In this era of Twilight, The Vampire Diaries, and True Blood, it’s popular to hate on vampires.   They’re so overused, so lame, so neutered, and so Hot Topic.  I concur. I’ve shared in those criticisms myself while shoving down my deep dark secret: I love vampire stories. Even worse, I don’t give a damn about “taking them back” into the realm of horror.  I like vampire soap operas.  The more overwrought it is, the better I like it, and I blame it all on reading Anne Rice at a most melodramatic age. (13.  Yeah, that was too young.  Believe me.)

So when Titan Books asked me if I wanted to review Angel of Vengeance, I thought about saving face with a oh-I’m-too-cool-for-this-vampire-stuff attitude, but I was secretly jumping up and down inside.  A pulpy vampire novel? Send that over posthaste, my good publishing friends.

And Trevor O.  Munson’s book is pulpy in the most classic sense of the word.  It’s a vampire noir starring a private eye named Mick Angel.  A former jazz musician turned junkie turned vampire, Angel is a fedora-wearing throwback to a golden age of antiheroes.

Sure, the concept is a little obvious.  But I have to hand it to Munson — he knows his noir.  Angel of Vengeance is like a Mad Libs of genre conventions and the plot plays out exactly as it should.  Angel gets a call from a gorgeous dame who wants him to find her sister.  As he hunts her through drug dealers, slimy Hollywood producers, strip clubs, and jail cells Angel is abruptly and uncomfortably reminded of his mortal past.   His feelings for his beautiful redhaired client only complicate matters, and stir up more memories.   You can probably guess the outcome just from the opening chapters if you know your hardboiled detectives and femme fetales. But what pulp story doesn’t broadcast itself?   We always catch what the besotted detective misses.  It’s all about going along for the smoky and jazzy ride, and Vengeance gives you an easy and cheap one.

----------

WORK INSTRUCTIONS.
1. Answer these questions about the review of Angel of Vengeance.
(a) Which publisher asked the reviewer to review the book?
(b) What was Mick Angel before he became a vampire?
(c) At what age did the reviewer read Anne Rice?
2. Print the part of the review of Angel of Vengeance that begins at the words "And Trevor O.  Munson’s" and stops after "age of antiheroes.".
3. Proceed with the review of Angel of Vengeance, picking up after its last sentence.

----------

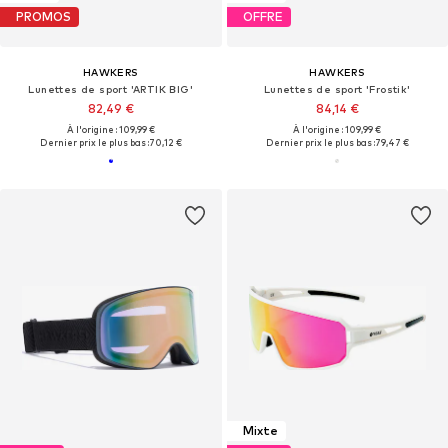
PROMOS
OFFRE
HAWKERS
HAWKERS
Lunettes de sport 'ARTIK BIG'
Lunettes de sport 'Frostik'
82,49 €
84,14 €
À l'origine : 109,99 €
À l'origine : 109,99 €
Dernier prix le plus bas :
70,12 €
Dernier prix le plus bas :
79,47 €
Mixte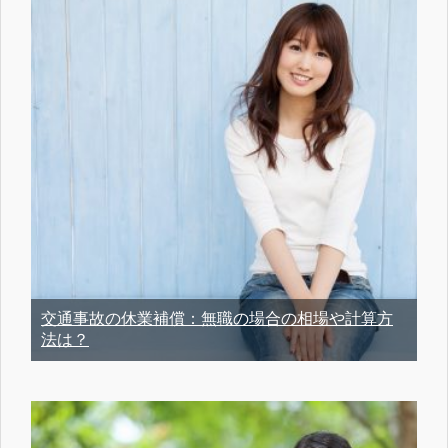
交通事故の休業補償：無職の場合の相場や計算方
法は？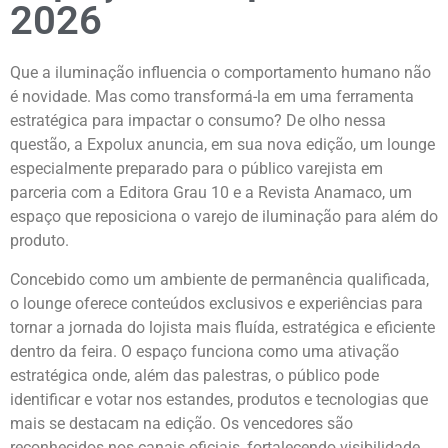
2026
Que a iluminação influencia o comportamento humano não
é novidade. Mas como transformá-la em uma ferramenta
estratégica para impactar o consumo? De olho nessa
questão, a Expolux anuncia, em sua nova edição, um lounge
especialmente preparado para o público varejista em
parceria com a Editora Grau 10 e a Revista Anamaco, um
espaço que reposiciona o varejo de iluminação para além do
produto.
Concebido como um ambiente de permanência qualificada,
o lounge oferece conteúdos exclusivos e experiências para
tornar a jornada do lojista mais fluída, estratégica e eficiente
dentro da feira. O espaço funciona como uma ativação
estratégica onde, além das palestras, o público pode
identificar e votar nos estandes, produtos e tecnologias que
mais se destacam na edição. Os vencedores são
reconhecidos nos canais oficiais, fortalecendo visibilidade,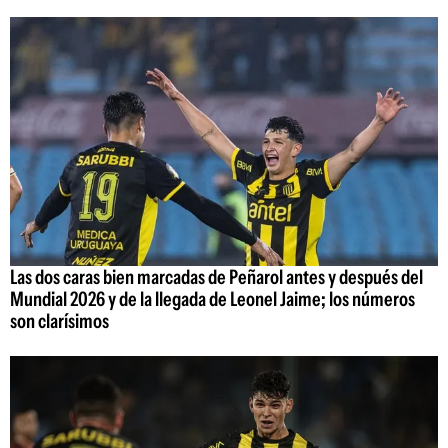
Las dos caras bien marcadas de Peñarol antes y después del
Mundial 2026 y de la llegada de Leonel Jaime; los números
son clarísimos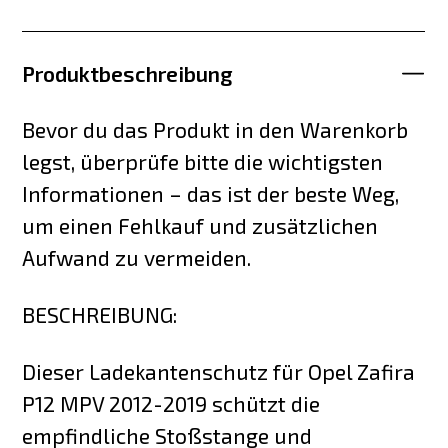
Produktbeschreibung
Bevor du das Produkt in den Warenkorb
legst, überprüfe bitte die wichtigsten
Informationen – das ist der beste Weg,
um einen Fehlkauf und zusätzlichen
Aufwand zu vermeiden.
BESCHREIBUNG:
Dieser Ladekantenschutz für Opel Zafira
P12 MPV 2012-2019 schützt die
empfindliche Stoßstange und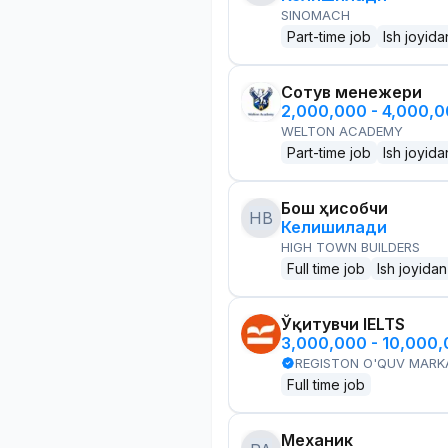
SINOMACH
Part-time job
Ish joyida
Сотув менежери
2,000,000 - 4,000,
WELTON ACADEMY
Part-time job
Ish joyida
Бош ҳисобчи
HB
Келишилади
HIGH TOWN BUILDERS
Full time job
Ish joyidan
Ўқитувчи IELTS
3,000,000 - 10,000
REGISTON O'QUV MARK
Full time job
Механик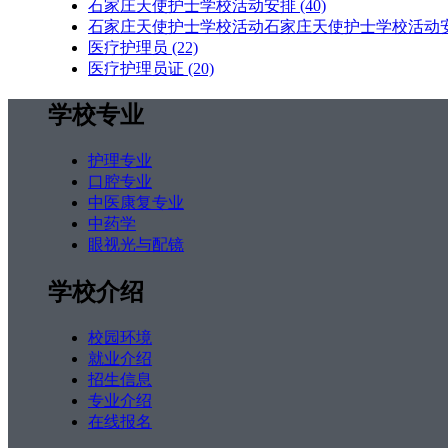
石家庄天使护士学校活动安排
(40)
石家庄天使护士学校活动石家庄天使护士学校活动
医疗护理员
(22)
医疗护理员证
(20)
学校专业
护理专业
口腔专业
中医康复专业
中药学
眼视光与配镜
学校介绍
校园环境
就业介绍
招生信息
专业介绍
在线报名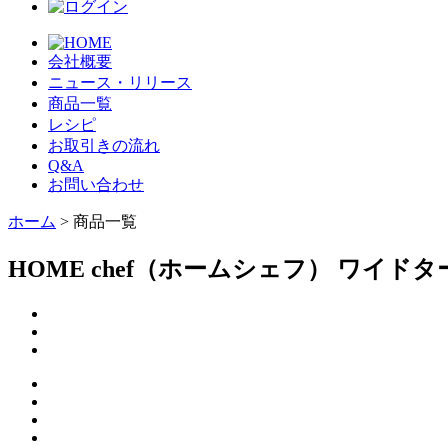
会社概要
ニュース・リリース
商品一覧
レシピ
お取引きの流れ
Q&A
お問い合わせ
ホーム
> 商品一覧
HOME chef（ホームシェフ） ワイド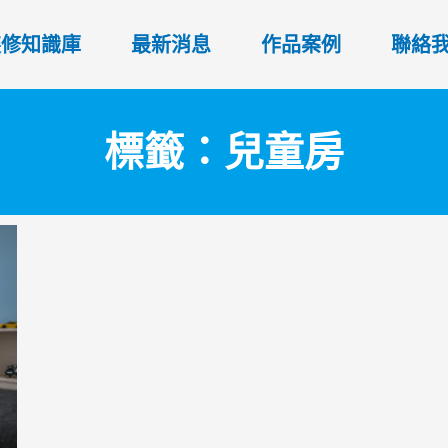
裝修知識庫
最新消息
作品案例
聯絡
標籤：兒童房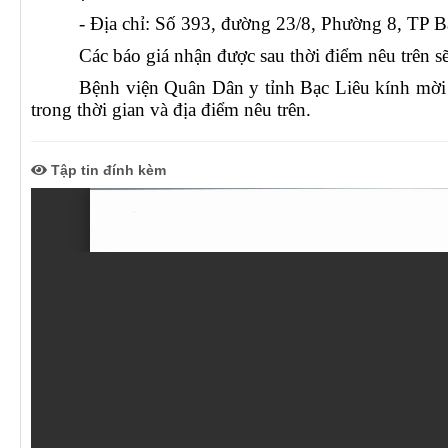
- Địa chỉ:
Số 393, đường 23/8, Phường 8, TP Bạ
Các báo giá nhận được sau thời điểm nêu trên 
Bệnh viện Quân Dân y tỉnh Bạc Liêu kính mời cá
trong thời gian và địa điểm nêu trên.
Tập tin đính kèm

----------

REPLIES.
1.
(a) Titan Books
(b) A jazz musician, then a junkie
(c) 13

2.
And Trevor O.  Munson’s book is pulpy in the most classic sense of the word.  It’s a vampire noir starring a private eye named Mick Angel.  A former jazz musician turned junkie turned vampire, Angel is a fedora-wearing throwback to a golden age of antiheroes.

3.
As with every writer before him, Munson gave vampire mythology some tweaks, and overall they work.  Nothing takes the romantic edge off a fedora-wearing vampire more than his persistent decay problem, or a transformation that unhinges his jaw.   There’s only one absolutely glaring misstep, and that’s Angel’s ability to only see black, white, and red.  That’s fine — one imagines it would prove challenging for a private eye — but throughout the novel, Mick is able to describe a variety of colors and details that aren’t black, white, or red.  It bugged me badly, and made me wonder if it was a first draft concept that just didn’t get cut out.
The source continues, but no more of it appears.